Venedig, Donnerstag, 09. Februar 2017, bei 'Works for Solo Instrument and Orchestra' 
von Edouard Lalo, mit u.a. Ruggiero Ricci, Violine

“Es lohnt den Versuch”, schreibt Adorno in seinem ‘Versuch über Wagner’, “die Haufen von Abfall, Schutt und Unrat zu betrachten, auf denen die Werke bedeutender Künstler sich zu erheben scheinen, und denen sie, knapp Entrinnende, etwas von ihrem Habitus doch verdanken.”

Aber ist das denn richtig? Lohnt es tatsächlich den Versuch? Und entrinnen sie, die Werke/die Künstler? denn wirklich, wie wahrhaft ‘knapp’ auch immer? Und falls die Künstler selbst schon nicht entrinnen, wir sie also ihren Haufen von Abfall, Schutt und Unrat, die ihre Leben, ihr Denken, ihre Zeitverstrickungen um sie aufgetürmt haben, überlassen müssen, ist dann zumindest das Werk all dem entronnen? Steht am Ende allein das Werk rein da, als habe es sich qua Natur des Werkes frei erhoben, wie die Wand, von der der Regen der Zeit den Dreck abgewaschen hat? Ich zweifle daran doch stark.

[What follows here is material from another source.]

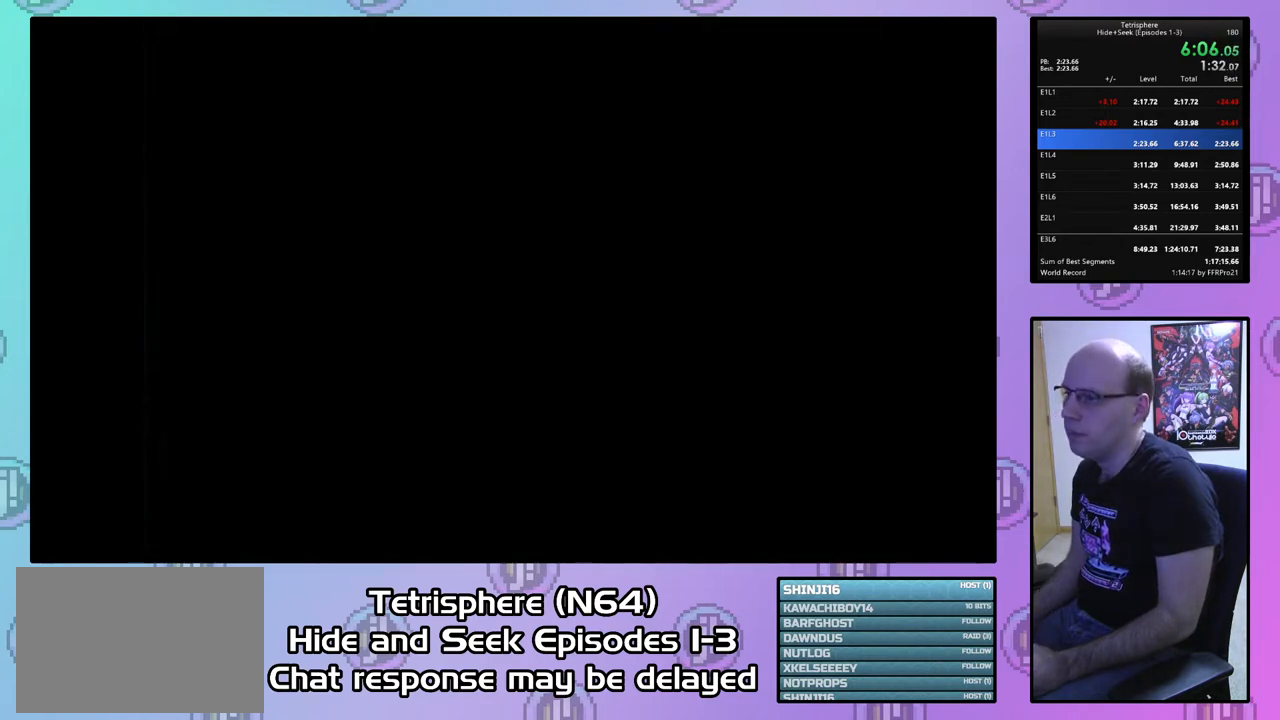
{"buttons": ["CIRCLE"], "right_stick": "center", "events": [[67, "CIRCLE", "up"], [67, "CROSS", "up"], [133, "CIRCLE", "down"], [133, "CROSS", "down"], [200, "CROSS", "up"], [233, "CIRCLE", "up"], [300, "CIRCLE", "down"], [300, "CROSS", "down"], [333, "CIRCLE", "up"], [367, "CROSS", "up"], [433, "CIRCLE", "down"], [433, "CROSS", "down"], [500, "CROSS", "up"]]}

Theodor W. Adornos Diktum über den sich lohnenden Versuch findet sich zu Beginn des zweiten Abschnitts seines Essays, in dem er den Wagnerschen “Gestus” untersucht. Der erste Teil untersucht den “Sozialcharakter”, worin Adorno Wagners Antisemitismus in Leben und Werk nachweist, “… all die Zurückgewiesenen in Wagners Werk sind Judenkarikaturen”, “Eigenlob und Pomp – Züge der gesamten Wagnerschen Produktion und Existentialien des Faschismus…”

Ich will hier nicht weiter zitieren; wer der Beispiele mehr und den Zusammenhang möchte, der lese selbst nach. Mir geht es nur um eines, um die grundlegend überall fortgeschriebene Unredlichkeit derer, die sich die Musik nicht nehmen lassen wollen und deshalb, mit welcher Argumentation auch immer, die mögliche Trennung zwischen Kunst/Werk und Leben des Künstlers behaupten. Nein, das ist niemals möglich! Die Bedingungen der Produktion eines Werkes sind dem Werk niemals äußerlich. Und die Persönlichkeit seines Autors durchdringt das ganze Werk. So Werk und Autor überhaupt etwas wert sind, so es um die Sache ernst war. Allenfalls für austauschbare Produkte der Massenkultur mag dies hin und wieder anders sein, aber im Grunde glaube ich nicht mal das.

Was ist Adornos Diktum über den Schutt, aus dem sich das Werk großer Künstler erhebt, also? Es ist ein romantisches Wunschbild und in sich selbst noch eine Blüte aus dem schwülen Treibhaus des Geniekults. Es ist eine Hintertür, durch die er das Werk entwischen lassen will, nachdem er seinen Schöpfer, den ekelhaften Antisemiten Wagner dingfest gemacht hat.

Aber das hat Wagners Musik letztlich gar nicht nötig. Es dient ja auch weniger der Freisprechung des Werks, als der Beruhigung des schlechten Gewissens seiner Hörer. So lange dies so bleibt, wird es nur eine gänzlich unreife und unhistorische Wagnerrezeption geben. Ich erwarte nicht, dass jeder Opernbesucher vorher Wagners Aufsatz “Aufklärung über das Judentum in der Musik” liest, in dem er alle Widerstände gegen sein Werk auf ‘erfundene jüdische Konspirationen zurückführt’ (Adorno), aber wer etwa die gedemütigten, erniedrigten Zwerge Alberich und Mime auf der Bühne anschaut und nicht begreift, was diese von ihrem Schöpfer denunzierten Figuren mit den “Untermenschen” der Nazi-Propaganda, mit dem Rassenwahn des Hitler-Faschismus zu tun haben, der hat noch gar nichts begriffen.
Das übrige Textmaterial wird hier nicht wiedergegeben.